As for golf lasting beyond Tokyo in 2020, it’s safe to say what transpired in Rio seriously helped its cause. The right man won, and I don’t say that because I’m a Brit, but because an established elite player beat two more elite players, and showed how much it meant to him by clasping the Union Jack on his chest then saying all the right things in subsequent interviews. “It feels absolutely incredible,” he repeated again and again. “I've been so into it. I've been so up for it. I've been just so determined, I suppose, to represent Team GB as best as I could, and it was just the most magical week, it really was.” Sergio Garcia, Bubba Watson, Patrick Reed and numerous others also said how special it was for them to represent their country in the Olympics. How much better for the future of the event that a guy like Rose should win it, and say the things he did, rather than a less well recognized player or someone who didn’t appreciate the enormity of his achievement.

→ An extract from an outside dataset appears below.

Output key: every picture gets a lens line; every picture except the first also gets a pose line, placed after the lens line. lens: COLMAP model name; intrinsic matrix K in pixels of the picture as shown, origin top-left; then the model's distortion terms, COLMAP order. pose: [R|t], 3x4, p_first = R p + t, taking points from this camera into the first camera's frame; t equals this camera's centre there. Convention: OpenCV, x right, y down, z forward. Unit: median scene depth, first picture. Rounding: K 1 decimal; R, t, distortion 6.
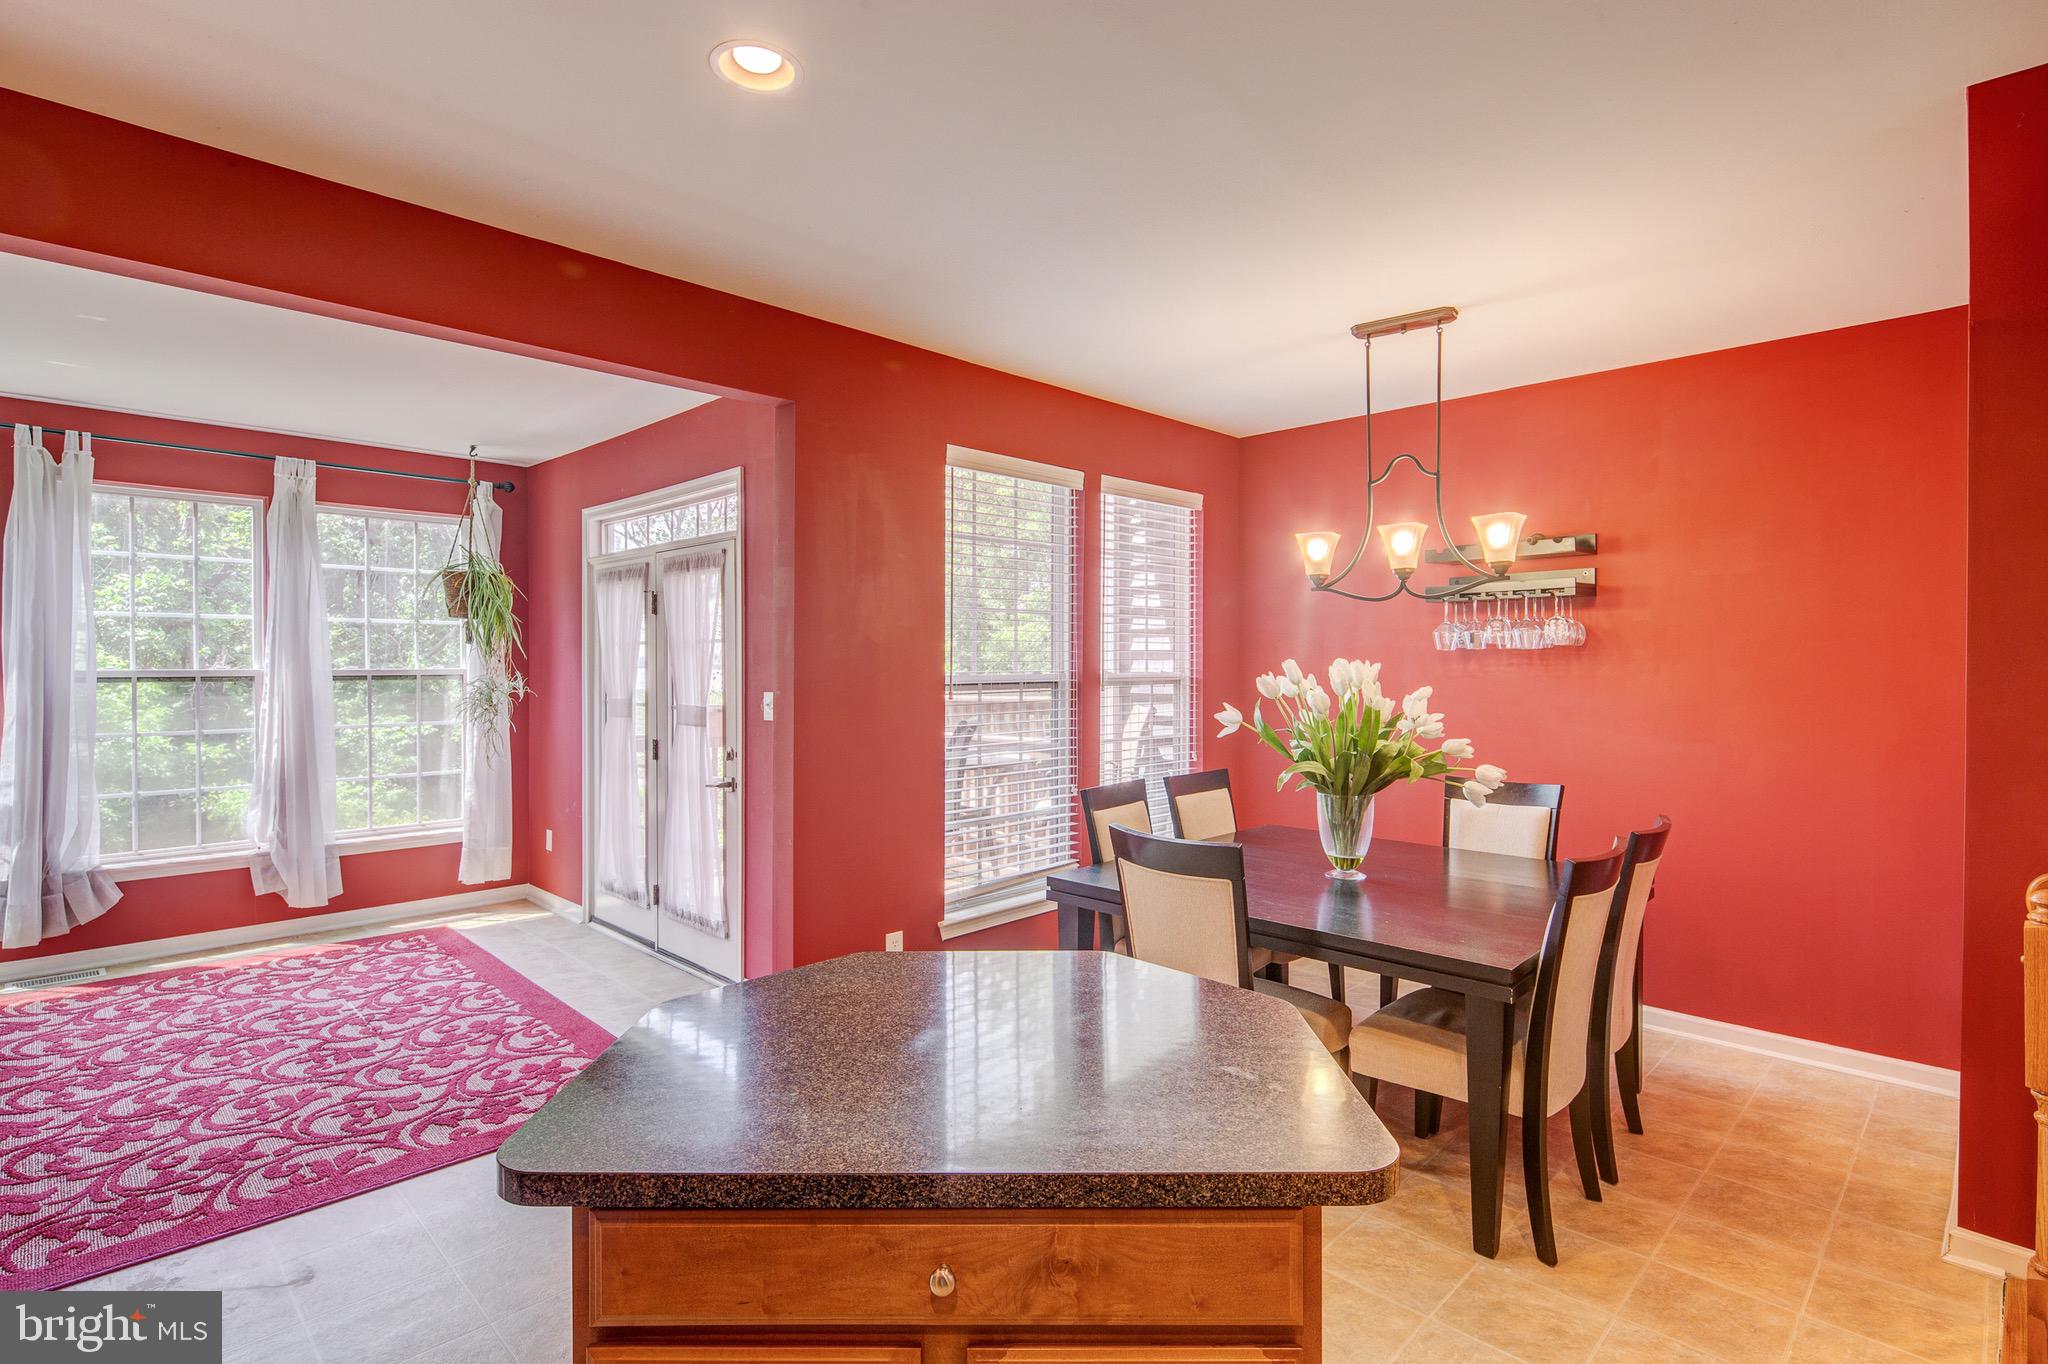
lens RADIAL K [[992.8, 0, 1028.0], [0, 992.8, 661.8], [0, 0, 1]] dist [0.001002, -0.001393]
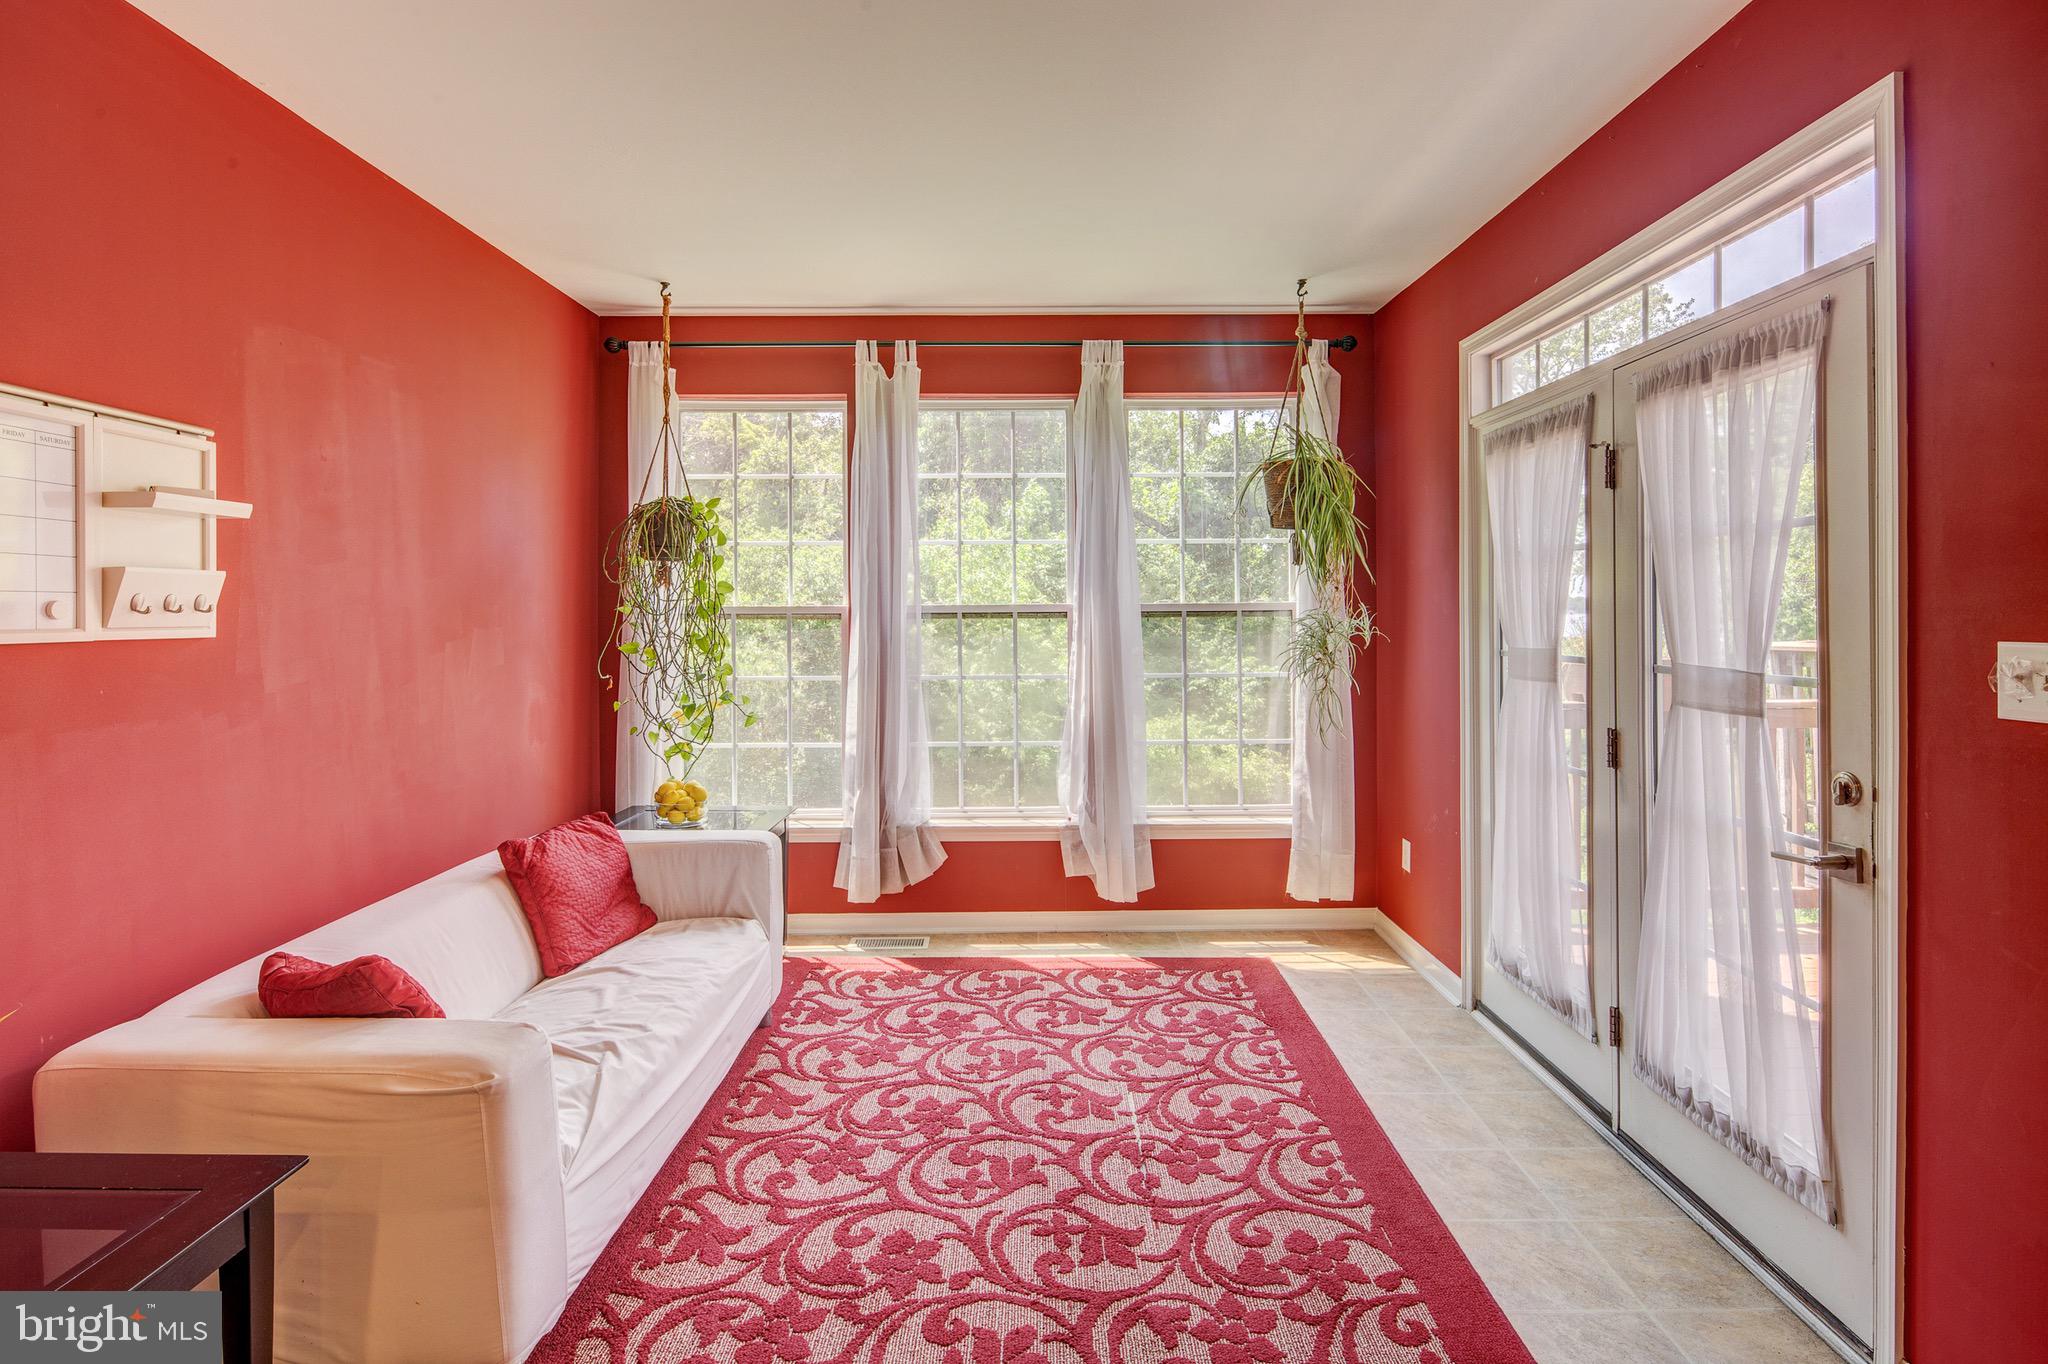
lens RADIAL K [[1000.2, 0, 1026.8], [0, 1000.2, 624.7], [0, 0, 1]] dist [0.001722, -0.001636]
pose [[0.702527, 0.005312, -0.711637, -0.218345], [0.008090, 0.999848, 0.015449, 0.013047], [0.711611, -0.016610, 0.702378, 0.413419]]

Successful and suspenseful though the final day most assuredly was, I do believe the format could use a tweak before the world’s best (including the top four players in the world this time) convene at the Kasumigaseki Golf Club in four years’ time.
Half an hour on Twitter will yield a dozen different proposals, most of them quite sensible – 36 holes of strokeplay to determine the top 32, then matchplay; round robin group play to identify top eight players, then matchplay – but some a little fanciful – 72-hole individual Stableford; fourball better ball matchplay, and so on.
The individual competition should stay certainly, but a team event would be a great addition. Why not copy the World Cup’s format and combine both team members’ 72-hole scores to give you the team score? You would have both individual and team winners, and the format is easy to follow – the very last thing you want is potential viewers with no experience of golf wondering who’s winning and changing channels after becoming horribly confused. If you were reluctant to adopt that format because it’s already taken, why not try something similar to the system used in US collegiate golf, and take the best two scores from your team’s three players, or the best three from four?
The track before golf reached its first Olympic hurdle in over a century was strewn with debris. But to many people’s surprise, it cleared the jump with some ease. And the momentum it gained in Rio should make the next hurdle a little less intimidating.